- [Your goal]: Write out the data word for word, taking care that no picture is carried over.

[Stored items from a collection]
---+---
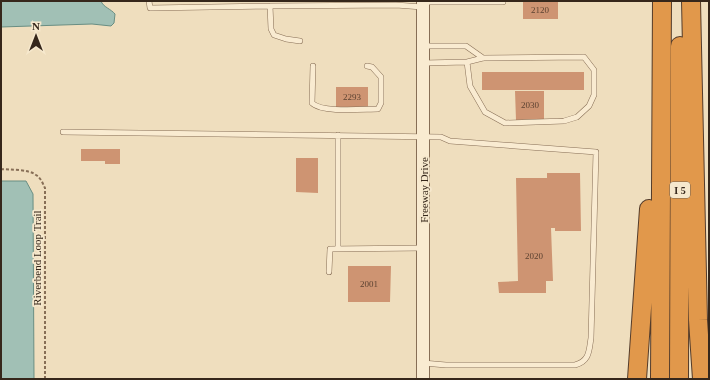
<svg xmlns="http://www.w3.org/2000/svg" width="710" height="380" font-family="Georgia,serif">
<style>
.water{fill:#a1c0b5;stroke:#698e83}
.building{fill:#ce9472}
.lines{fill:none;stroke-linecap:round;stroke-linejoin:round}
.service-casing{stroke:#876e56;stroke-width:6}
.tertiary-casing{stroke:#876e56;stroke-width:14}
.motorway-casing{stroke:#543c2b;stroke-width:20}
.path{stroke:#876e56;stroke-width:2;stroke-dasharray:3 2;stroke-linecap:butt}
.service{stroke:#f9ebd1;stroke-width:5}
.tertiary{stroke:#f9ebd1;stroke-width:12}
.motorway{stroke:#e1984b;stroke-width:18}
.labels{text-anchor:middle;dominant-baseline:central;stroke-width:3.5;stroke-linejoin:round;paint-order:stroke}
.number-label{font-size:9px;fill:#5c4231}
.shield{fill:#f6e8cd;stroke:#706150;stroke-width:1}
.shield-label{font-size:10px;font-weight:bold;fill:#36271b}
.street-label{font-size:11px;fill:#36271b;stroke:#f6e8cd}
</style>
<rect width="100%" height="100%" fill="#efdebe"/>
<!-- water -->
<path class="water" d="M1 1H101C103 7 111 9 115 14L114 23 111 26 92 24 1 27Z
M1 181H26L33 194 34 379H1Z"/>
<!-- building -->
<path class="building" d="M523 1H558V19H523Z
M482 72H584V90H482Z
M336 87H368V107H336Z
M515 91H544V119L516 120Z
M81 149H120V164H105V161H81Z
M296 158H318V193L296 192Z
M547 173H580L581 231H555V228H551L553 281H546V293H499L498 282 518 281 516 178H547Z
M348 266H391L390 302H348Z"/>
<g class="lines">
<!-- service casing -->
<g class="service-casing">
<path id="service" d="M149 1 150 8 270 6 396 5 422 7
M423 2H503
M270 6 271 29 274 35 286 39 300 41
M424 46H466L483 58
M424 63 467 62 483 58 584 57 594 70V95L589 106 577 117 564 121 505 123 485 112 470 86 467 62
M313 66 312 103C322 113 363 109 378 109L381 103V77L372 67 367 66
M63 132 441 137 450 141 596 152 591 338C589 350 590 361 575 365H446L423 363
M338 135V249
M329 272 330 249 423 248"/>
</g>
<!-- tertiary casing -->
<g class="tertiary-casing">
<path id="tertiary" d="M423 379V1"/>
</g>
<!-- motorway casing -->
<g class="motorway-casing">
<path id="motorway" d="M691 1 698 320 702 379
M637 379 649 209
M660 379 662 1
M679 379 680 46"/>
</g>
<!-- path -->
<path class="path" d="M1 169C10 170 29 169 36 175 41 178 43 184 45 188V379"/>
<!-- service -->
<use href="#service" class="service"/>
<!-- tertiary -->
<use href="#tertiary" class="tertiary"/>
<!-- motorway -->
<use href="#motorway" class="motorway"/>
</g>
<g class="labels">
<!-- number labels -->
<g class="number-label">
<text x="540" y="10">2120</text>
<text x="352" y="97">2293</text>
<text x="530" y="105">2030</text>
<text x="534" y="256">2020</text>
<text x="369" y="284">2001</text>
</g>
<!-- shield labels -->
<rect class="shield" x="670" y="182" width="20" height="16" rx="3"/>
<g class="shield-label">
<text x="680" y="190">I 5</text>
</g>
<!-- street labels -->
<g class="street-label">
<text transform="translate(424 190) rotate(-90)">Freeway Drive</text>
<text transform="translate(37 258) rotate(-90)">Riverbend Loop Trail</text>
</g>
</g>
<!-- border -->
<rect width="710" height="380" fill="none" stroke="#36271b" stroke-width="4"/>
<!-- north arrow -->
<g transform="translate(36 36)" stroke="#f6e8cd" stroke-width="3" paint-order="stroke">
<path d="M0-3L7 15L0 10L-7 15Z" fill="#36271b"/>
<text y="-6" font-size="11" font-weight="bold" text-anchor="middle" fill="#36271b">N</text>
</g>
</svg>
---+---
- [Response]:
<svg xmlns="http://www.w3.org/2000/svg" width="710" height="380" font-family="Georgia,serif">
<style>
.water{fill:#a1c0b5;stroke:#698e83}
.building{fill:#ce9472}
.lines{fill:none;stroke-linecap:round;stroke-linejoin:round}
.service-casing{stroke:#876e56;stroke-width:6}
.tertiary-casing{stroke:#876e56;stroke-width:14}
.motorway-casing{stroke:#543c2b;stroke-width:20}
.path{stroke:#876e56;stroke-width:2;stroke-dasharray:3 2;stroke-linecap:butt}
.service{stroke:#f9ebd1;stroke-width:5}
.tertiary{stroke:#f9ebd1;stroke-width:12}
.motorway{stroke:#e1984b;stroke-width:18}
.labels{text-anchor:middle;dominant-baseline:central;stroke-width:3.5;stroke-linejoin:round;paint-order:stroke}
.number-label{font-size:9px;fill:#5c4231}
.shield{fill:#f6e8cd;stroke:#706150;stroke-width:1}
.shield-label{font-size:10px;font-weight:bold;fill:#36271b}
.street-label{font-size:11px;fill:#36271b;stroke:#f6e8cd}
</style>
<rect width="100%" height="100%" fill="#efdebe"/>
<!-- water -->
<path class="water" d="M1 1H101C103 7 111 9 115 14L114 23 111 26 92 24 1 27Z
M1 181H26L33 194 34 379H1Z"/>
<!-- building -->
<path class="building" d="M523 1H558V19H523Z
M482 72H584V90H482Z
M336 87H368V107H336Z
M515 91H544V119L516 120Z
M81 149H120V164H105V161H81Z
M296 158H318V193L296 192Z
M547 173H580L581 231H555V228H551L553 281H546V293H499L498 282 518 281 516 178H547Z
M348 266H391L390 302H348Z"/>
<g class="lines">
<!-- service casing -->
<g class="service-casing">
<path id="service" d="M149 1 150 8 270 6 396 5 422 7
M423 2H503
M270 6 271 29 274 35 286 39 300 41
M424 46H466L483 58
M424 63 467 62 483 58 584 57 594 70V95L589 106 577 117 564 121 505 123 485 112 470 86 467 62
M313 66 312 103C322 113 363 109 378 109L381 103V77L372 67 367 66
M63 132 441 137 450 141 596 152 591 338C589 350 590 361 575 365H446L423 363
M338 135V249
M329 272 330 249 423 248"/>
</g>
<!-- tertiary casing -->
<g class="tertiary-casing">
<path id="tertiary" d="M423 379V1"/>
</g>
<!-- motorway casing -->
<g class="motorway-casing">
<path id="motorway" d="M691 1 698 320 702 379
M637 379 649 209
M660 379 662 1
M679 379 680 46"/>
</g>
<!-- path -->
<path class="path" d="M1 169C10 170 29 169 36 175 41 178 43 184 45 188V379"/>
<!-- service -->
<use href="#service" class="service"/>
<!-- tertiary -->
<use href="#tertiary" class="tertiary"/>
<!-- motorway -->
<use href="#motorway" class="motorway"/>
</g>
<g class="labels">
<!-- number labels -->
<g class="number-label">
<text x="540" y="10">2120</text>
<text x="352" y="97">2293</text>
<text x="530" y="105">2030</text>
<text x="534" y="256">2020</text>
<text x="369" y="284">2001</text>
</g>
<!-- shield labels -->
<rect class="shield" x="670" y="182" width="20" height="16" rx="3"/>
<g class="shield-label">
<text x="680" y="190">I 5</text>
</g>
<!-- street labels -->
<g class="street-label">
<text transform="translate(424 190) rotate(-90)">Freeway Drive</text>
<text transform="translate(37 258) rotate(-90)">Riverbend Loop Trail</text>
</g>
</g>
<!-- border -->
<rect width="710" height="380" fill="none" stroke="#36271b" stroke-width="4"/>
<!-- north arrow -->
<g transform="translate(36 36)" stroke="#f6e8cd" stroke-width="3" paint-order="stroke">
<path d="M0-3L7 15L0 10L-7 15Z" fill="#36271b"/>
<text y="-6" font-size="11" font-weight="bold" text-anchor="middle" fill="#36271b">N</text>
</g>
</svg>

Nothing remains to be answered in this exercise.